TEHRAN – The amount of herbal medicine consumption in Iran has increased by 1.5 percent, head of the natural products department at Food and Drug Administration (FDA) has said.
Natural and herbal medicines constitute 4 percent of the total amount of medicines used in the country, Nasimonline quoted Mahnaz Khanavi as saying on Tuesday.
People’s willingness to use natural and herbal medicines has increased in recent years, she noted.
Referring to recent statistics released at the end of [Iranian calendar year of] 1396 (March 2017-March 2018), she noted that the amount of herbal medicinesconsumed in the country increased by 1.5 percent last year compared to a year before.
The Ministry of Health and the Food and Drug Administration’s policies are aimed at moving towards the use of natural or herbal medicines instead ofsynthetic drugs, she concluded.
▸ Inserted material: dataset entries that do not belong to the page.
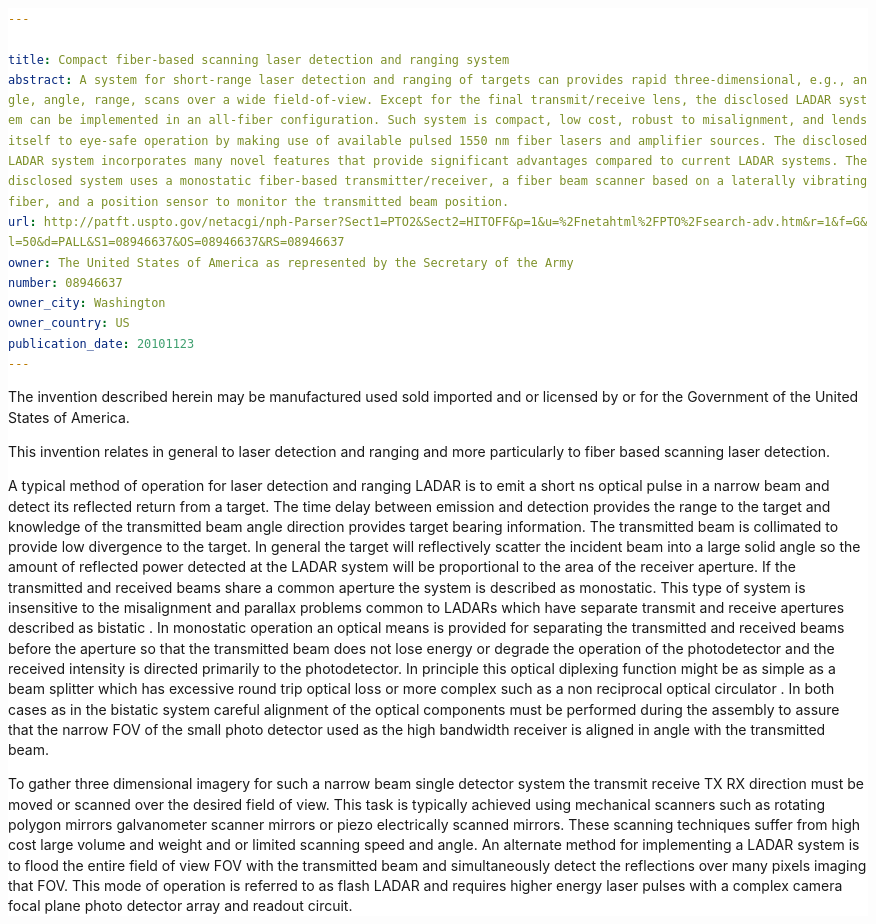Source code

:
 ```yaml
---

title: Compact fiber-based scanning laser detection and ranging system
abstract: A system for short-range laser detection and ranging of targets can provides rapid three-dimensional, e.g., angle, angle, range, scans over a wide field-of-view. Except for the final transmit/receive lens, the disclosed LADAR system can be implemented in an all-fiber configuration. Such system is compact, low cost, robust to misalignment, and lends itself to eye-safe operation by making use of available pulsed 1550 nm fiber lasers and amplifier sources. The disclosed LADAR system incorporates many novel features that provide significant advantages compared to current LADAR systems. The disclosed system uses a monostatic fiber-based transmitter/receiver, a fiber beam scanner based on a laterally vibrating fiber, and a position sensor to monitor the transmitted beam position.
url: http://patft.uspto.gov/netacgi/nph-Parser?Sect1=PTO2&Sect2=HITOFF&p=1&u=%2Fnetahtml%2FPTO%2Fsearch-adv.htm&r=1&f=G&l=50&d=PALL&S1=08946637&OS=08946637&RS=08946637
owner: The United States of America as represented by the Secretary of the Army
number: 08946637
owner_city: Washington
owner_country: US
publication_date: 20101123
---
```

The invention described herein may be manufactured used sold imported and or licensed by or for the Government of the United States of America.

This invention relates in general to laser detection and ranging and more particularly to fiber based scanning laser detection.

A typical method of operation for laser detection and ranging LADAR is to emit a short ns optical pulse in a narrow beam and detect its reflected return from a target. The time delay between emission and detection provides the range to the target and knowledge of the transmitted beam angle direction provides target bearing information. The transmitted beam is collimated to provide low divergence to the target. In general the target will reflectively scatter the incident beam into a large solid angle so the amount of reflected power detected at the LADAR system will be proportional to the area of the receiver aperture. If the transmitted and received beams share a common aperture the system is described as monostatic. This type of system is insensitive to the misalignment and parallax problems common to LADARs which have separate transmit and receive apertures described as bistatic . In monostatic operation an optical means is provided for separating the transmitted and received beams before the aperture so that the transmitted beam does not lose energy or degrade the operation of the photodetector and the received intensity is directed primarily to the photodetector. In principle this optical diplexing function might be as simple as a beam splitter which has excessive round trip optical loss or more complex such as a non reciprocal optical circulator . In both cases as in the bistatic system careful alignment of the optical components must be performed during the assembly to assure that the narrow FOV of the small photo detector used as the high bandwidth receiver is aligned in angle with the transmitted beam.

To gather three dimensional imagery for such a narrow beam single detector system the transmit receive TX RX direction must be moved or scanned over the desired field of view. This task is typically achieved using mechanical scanners such as rotating polygon mirrors galvanometer scanner mirrors or piezo electrically scanned mirrors. These scanning techniques suffer from high cost large volume and weight and or limited scanning speed and angle. An alternate method for implementing a LADAR system is to flood the entire field of view FOV with the transmitted beam and simultaneously detect the reflections over many pixels imaging that FOV. This mode of operation is referred to as flash LADAR and requires higher energy laser pulses with a complex camera focal plane photo detector array and readout circuit.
According to the World Health Organization Traditional (WHO) herbal medicines are naturally occurring, plant-derived substances with minimal or no industrial processing that have been used to treat illness within local or regional healing practices. Traditional herbal medicines are getting significant attention in global health debates.
Medicinal plants still form the basis of traditional or indigenous health systems and are reported by WHO to still be used by a majority of populations in most developing countries.
WHO has adopted a strategy to promote traditional medicines between 2014 and 2023 to support member states in developing proactive policies and implement plans to strengthen the role of traditional medicine in the health sector.
Traditional remedies have long been used by the people, especially in rural Iran, and most households even in urban areas store herbal petals, essences, powders and extracts to provide relief for different kinds of ailments.
Iranian traditional medicine dates back more than 3,000 years. Persian polymath Avicenna’s ‘Book of Healing’ and ‘Canon of Medicine’ are the most authoritative sources in this field.